Integrating NCAR’s data infrastructure with the OSDF

Project Website

Project Overview

Data intensive research, including data analytics, machine learning,
and data assimilation continues to drive innovation and discovery
across the geosciences. An obstacle to scientific discovery is that
critical research datasets are distributed and stored across many
disparate locations, making it challenging for researchers to easily
access data outside of their home environment and investigate cross
disciplinary relationships such as those explored at NCAR and NEON.
The Open Science Data Federation (OSDF,
https://osg-htc.org/services/osdf.html) is working to overcome this
challenge by providing a unified view of datasets stored across
autonomous facilities, integrated with the high-throughput
computational resources of the Open Science Pool (OSPool,
https://osg-htc.org/services/open_science_pool.html).
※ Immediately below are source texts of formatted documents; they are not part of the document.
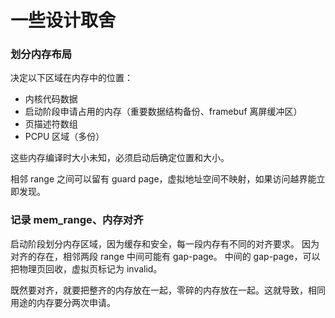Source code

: # 一些设计取舍

### 划分内存布局

决定以下区域在内存中的位置：
- 内核代码数据
- 启动阶段申请占用的内存（重要数据结构备份、framebuf 离屏缓冲区）
- 页描述符数组
- PCPU 区域（多份）

这些内存编译时大小未知，必须启动后确定位置和大小。

相邻 range 之间可以留有 guard page，虚拟地址空间不映射，如果访问越界能立即发现。

### 记录 mem_range、内存对齐

启动阶段划分内存区域，因为缓存和安全，每一段内存有不同的对齐要求。
因为对齐的存在，相邻两段 range 中间可能有 gap-page。
中间的 gap-page，可以把物理页回收，虚拟页标记为 invalid。

既然要对齐，就要把整齐的内存放在一起，零碎的内存放在一起。这就导致，相同用途的内存要分两次申请。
We propose to
incorporate NCAR’s curated research data collections with the OSDF by
acquiring, operating, and maintaining OSDF Origin and OSDF Cache nodes
and by providing research, consulting, community engagement and
training services to: 1) broaden community access to NCAR’s model
generated (climate projections and historical reanalysis) and
observing facility produced datasets on NSF national
cyberinfrastructure resources, 2) explore, develop and publish example
workflows that leverage OSDF/OSPool resources to support investigation
of reference research use cases and identify future needs in the
OSDF/OSPool infrastructure and 3) engage and train researchers on how
their research workflows can leverage the capabilities of the OSDF,
including how they can develop and run workflows on OSPool resources
and share their personal datasets to the OSDF for reuse by others.

Example research use cases

We have developed the following example research use cases and documented it on Github.

  • Access CESM2 LENS data from the AWS opendata origin and the NCAR data origin and
    • a) Bias-correct surface temperature using ERA5 reanalysis.
    • b) Compute surface ocean heat content.
  • Access NOAA SONAR data from the AWS origin to plot echograms
  • Compute climatological average of daily temperature data using geocat-comp package
  • Run temperature bias-correction workflow on various compute platforms like
    • a) Texas Advanced Compute Center's Stampede3
    • b) NCAR's Casper

These use cases demonstrate the ingestion of data both from the NCAR
origin and the AWS OpenData origin:
https://github.com/NCAR/osdf_examples
Datasets from the NCAR original are now accessible:
--All NCAR datasets are accessible from NCAR's OSDF origin under:
https://osdf-director.osg-htc.org/ncar/rda/<dnnnnnn> where <dnnnnnn>
maps into a unique dataset identifier

Future Plans

We plan to develop additional example research use cases moving
forward and will host a hackathon in Summer of 2025 as part of the
pythia cookoff series to generate community develop example use cases
that leverage OSDF resources